Soutenir un parent âgé accroît les symptômes liés à la dépression, essentiellement au sein de la population des hommes et femmes mariés qui doivent conjuguer activité d’aidant et responsabilité familiale. L’aide aurait aussi des effets sur l’état de santé physique, les maladies cardiaques étant plus fréquentes chez les aidants que chez les non aidants.
À partir des données de l’enquête Handicap-incapacités-dépendance (1998, 1999)11, le coût global de l’aide informelle était estimé entre 6 et 8 milliards d’euros par an, soit 60 % du total de la prise en charge. Des estimations similaires ont été proposées à partir de données américaines : elles soulignent le poids économique considérable de l’aide familiale12.

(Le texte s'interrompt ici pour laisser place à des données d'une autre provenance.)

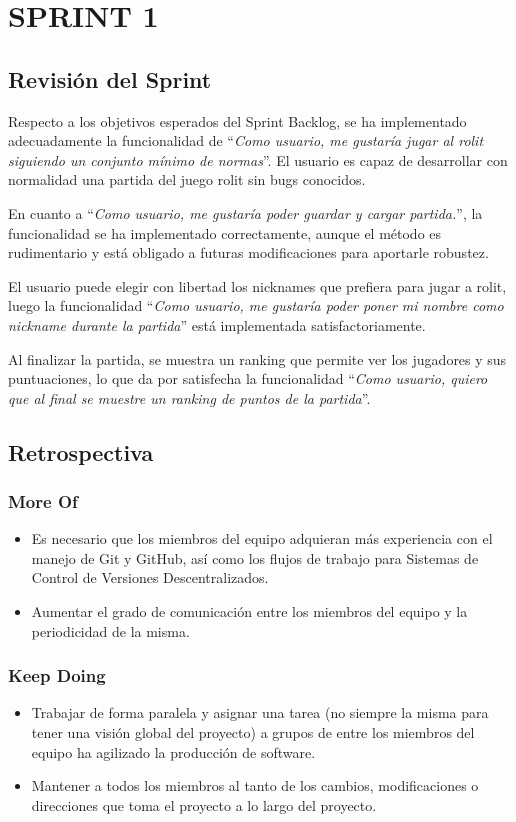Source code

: \documentclass[../../FINAL/Scrum/SCRUM.tex]{subfiles}
\begin{document}
\section{SPRINT 1}
\subsection{Revisión del Sprint}
Respecto a los objetivos esperados del Sprint Backlog, se ha implementado adecuadamente la funcionalidad de ``\textit{Como usuario, me gustaría jugar al rolit siguiendo un conjunto mínimo de normas}''. El usuario es capaz de desarrollar con normalidad una partida del juego rolit sin bugs  conocidos.

En cuanto a ``\textit{Como usuario, me gustaría poder guardar y cargar partida.}'', la funcionalidad se ha implementado correctamente, aunque el método es rudimentario y está obligado a futuras modificaciones para aportarle robustez.

El usuario puede elegir con libertad los nicknames que prefiera para jugar a rolit, luego la funcionalidad ``\textit{Como usuario, me gustaría poder poner mi nombre como nickname durante la partida}'' está implementada satisfactoriamente.

Al finalizar la partida, se muestra un ranking que permite ver los jugadores y sus puntuaciones, lo que da por satisfecha la funcionalidad ``\textit{Como usuario, quiero que al final se muestre un ranking de puntos de la partida}''.

\subsection{Retrospectiva}
\subsubsection*{More Of}
\begin{itemize}
\item Es necesario que los miembros del equipo adquieran más experiencia con el manejo de Git y GitHub, así como los flujos de trabajo para Sistemas de Control de Versiones Descentralizados.

\item Aumentar el grado de comunicación entre los miembros del equipo y la periodicidad de la misma.

\end{itemize}
\subsubsection*{Keep Doing}
\begin{itemize}
\item Trabajar de forma paralela y asignar una tarea (no siempre la misma para tener una visión global del proyecto) a grupos de entre los miembros del equipo ha agilizado la producción de software.

\item Mantener a todos los miembros al tanto de los cambios, modificaciones o direcciones que toma el proyecto a lo largo del proyecto.
\end{itemize}
\end{document}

Au final, on le voit, on ne saurait réduire la question de l’articulation entre solidarités publiques et solidarités privées à un face à face entre un soutien collectif coûteux et un soutien familial gratuit pour les pouvoirs publics. Que l’on considère les effets sur l’offre de travail ou ceux sur l’état de santé, la production familiale de prise en charge s’accompagne de coûts, souvent difficilement observables, dont il importe de tenir compte pour dessiner un système de protection sociale qui ne fasse pas reposer à outrance la prise en charge des personnes âgées dépendantes sur les familles.
Notes
(1) La théorie de la nucléarisation de la famille de Talcott Parsons, très influente durant la période de l’après-guerre, est fondée sur l’idée que la modernisation des sociétés avait privé la famille de ses fonctions traditionnelles. L’industrialisation, l’urbanisation et l’émergence de l’État providence auraient conduit à l’éclatement de la famille étendue. Cf. Talcott Parsons, « The Kinship System of the Contemporary United States », American Anthropologist, n° 45, 1943.
(2) Cf. Les travaux du Cambridge Group; Louis Roussel et Odile Bourguignon, La famille après le mariage des enfants, Puf, 1976; Agnès Pitrou, Vivre sans famille?, Privat, 1978; Catherine Gokalp, « Le réseau familial », Population, n° 33, 1978.
(3) Celle de l’Union départementale des associations familiales 49 en 2009. Voir aussi Jérôme Minonzio, « Les ‘solidarités familiales’ dans l’espace public : émergence et controverses dans le cas de la dépendance des personnes âgées », Recherches et Prévisions, n° 77, 2004.
(4) L’enquête Handicap-santé réalisée par l’Insee et la Direction de la recherche, des études, de l’évaluation et des statistiques (Drees) comprend différents volets, notamment une enquête Handicap-santé en ménages ordinaires, à laquelle a été adossée une enquête sur les aidants informels.
(5) Ségolène Petite et Amandine Weber, « Les effets de l’allocation personnalisée d’autonomie sur l’aide dispensée aux personnes âgées », Études et résultats, n° 459, 2006.
(6) Tâches ménagères, courses, soins personnels (toilette, habillage, repas), aide administrative (gestion du budget, démarches), le fait d’assurer une présence ou une compagnie, vérifier ce que fait la personne âgée, s’occuper des problèmes de santé ou aider dans d’autres activités.
(7) Cf. les rapports de la Conférence de la famille 2006 (Alain Cordier, Annie Fouquet) et de la Cour des comptes (2008, 2009) ou encore la note de veille du Centre d’analyse stratégique (2010).
(8) Cf. Roméo Fontaine, Agnès Gramain et Jérôme Wittwer, « Les configurations d’aides familiales mobilisées autour des personnes âgées en Europe », Économie et statistique, n° 403-404, 2007.
(9) Cf. Claudine Attias-Donfut et François-Charles Wolff, « Les comportements de transferts intergénérationnels en Europe », Économie et statistique, n° 403-404, 2007.
(10) Cf. Blanche Le Bihan-Youinou et Claude Martin, « Travailler et prendre soin d’un parent âgé dépendant » , Travail, genre et sociétés, n° 16, 2006, disponible sur www.cairn.info.
(11) L’enquête Handicaps-incapacités-dépendances de 1998 a été réalisée auprès des personnes vivant en institutions, celle de 1999 auprès des personnes vivant en domicile ordinaire.
(12) Cf. Agnès Gramain, « Quelques réflexions sur la place de l’aide familiale », Risques, n° 78, 2009.